Tuesday, September 22, 2009

UFO Talk With Buck And Biff!

Getting out of bed is a problem for me. So how do I motivate myself? Simple. My portable radio has an alarm mode but instead of the buzzer, I set it to a particular AM radio station and then fall asleep.

Bam. Radio snaps on to a sports commentary program, boobs squawking about pro athlete nonsense. That gets me out of bed; I quickly kill the annoying chatter.

The other day I was snapping off the radio when an epiphany struck me: if such a program – basically egocentric opinions and boring scores and stats related to overpaid steroid-saturated muscle – can get people to tune in, why not use the same format to develop a broader audience for an relatively unpopular topic like UFOs? All you need is a couple of brawny guys who sound like they mainline caffeine, just zealous about the subject. Recycle the basic lines used by sports commentators and adapt them as needed.

= = =

BUCK: Welcome to UFO Talk! I’m your co-host, Buck!

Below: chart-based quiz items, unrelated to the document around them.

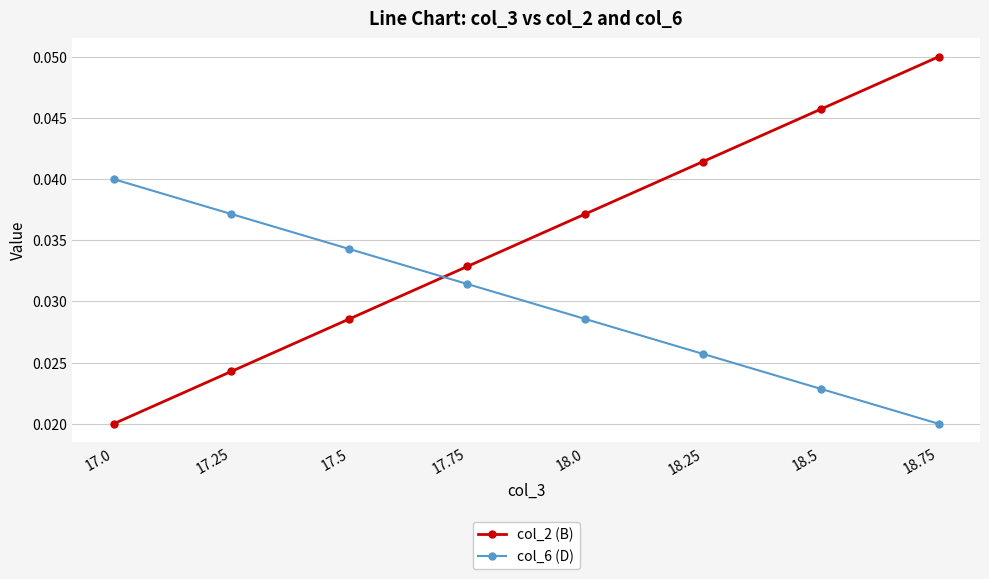

Is it true that col_2 (B) equals 0.1 at 18.5?

False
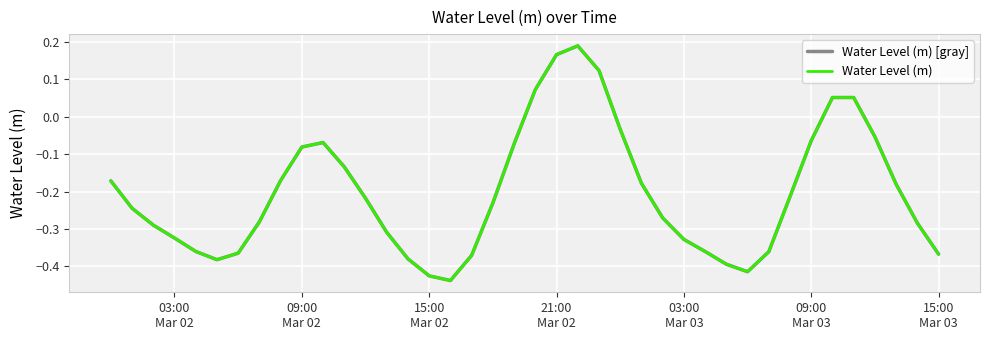

Does the chart display data point markers on the line(s)?

No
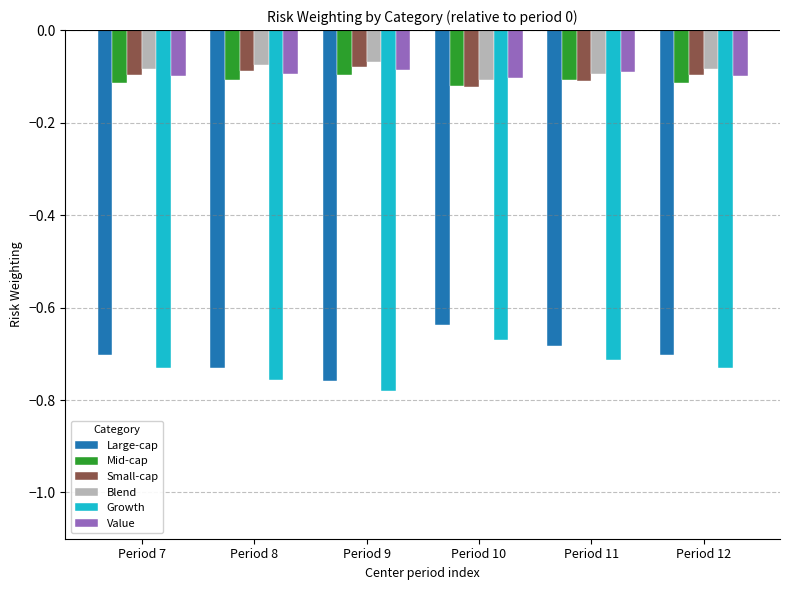

Which category has the highest value in the Growth series?

Period 10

BIFF: And I’m Biff! We’re here with the latest straight talk about Ufology!

BUCK: Well, it looks like the Ultraterrestrials took a hit with the sudden retirement of John Keel to that big mothership in the sky!

BIFF: And with Jacque Vallee still on the sidelines, just observing the game, it seems the ETH crowd rules the field!

BUCK: Yeah, especially with Stanton Friedman on the road! He just completed a double-header at the opening of a shopping mall somewhere between Fond du Lac and Sheboygan! Then he stopped by a nocturnal lights tailgate party to the surprise of local NL fans.

BIFF: Meanwhile Team Exopolitics is stuck out in deep left field, ready to fumble the ball again, bases loaded!

BUCK: Hey, back off the Exos! They scored a few hits.

BIFF: Sure, of LSD!

BUCK: Why, you--!!

= = =

On second thought, maybe this isn’t such a good idea. There is already enough intercenine tribalism in ufology – why lower the field to the level of pro sports fans?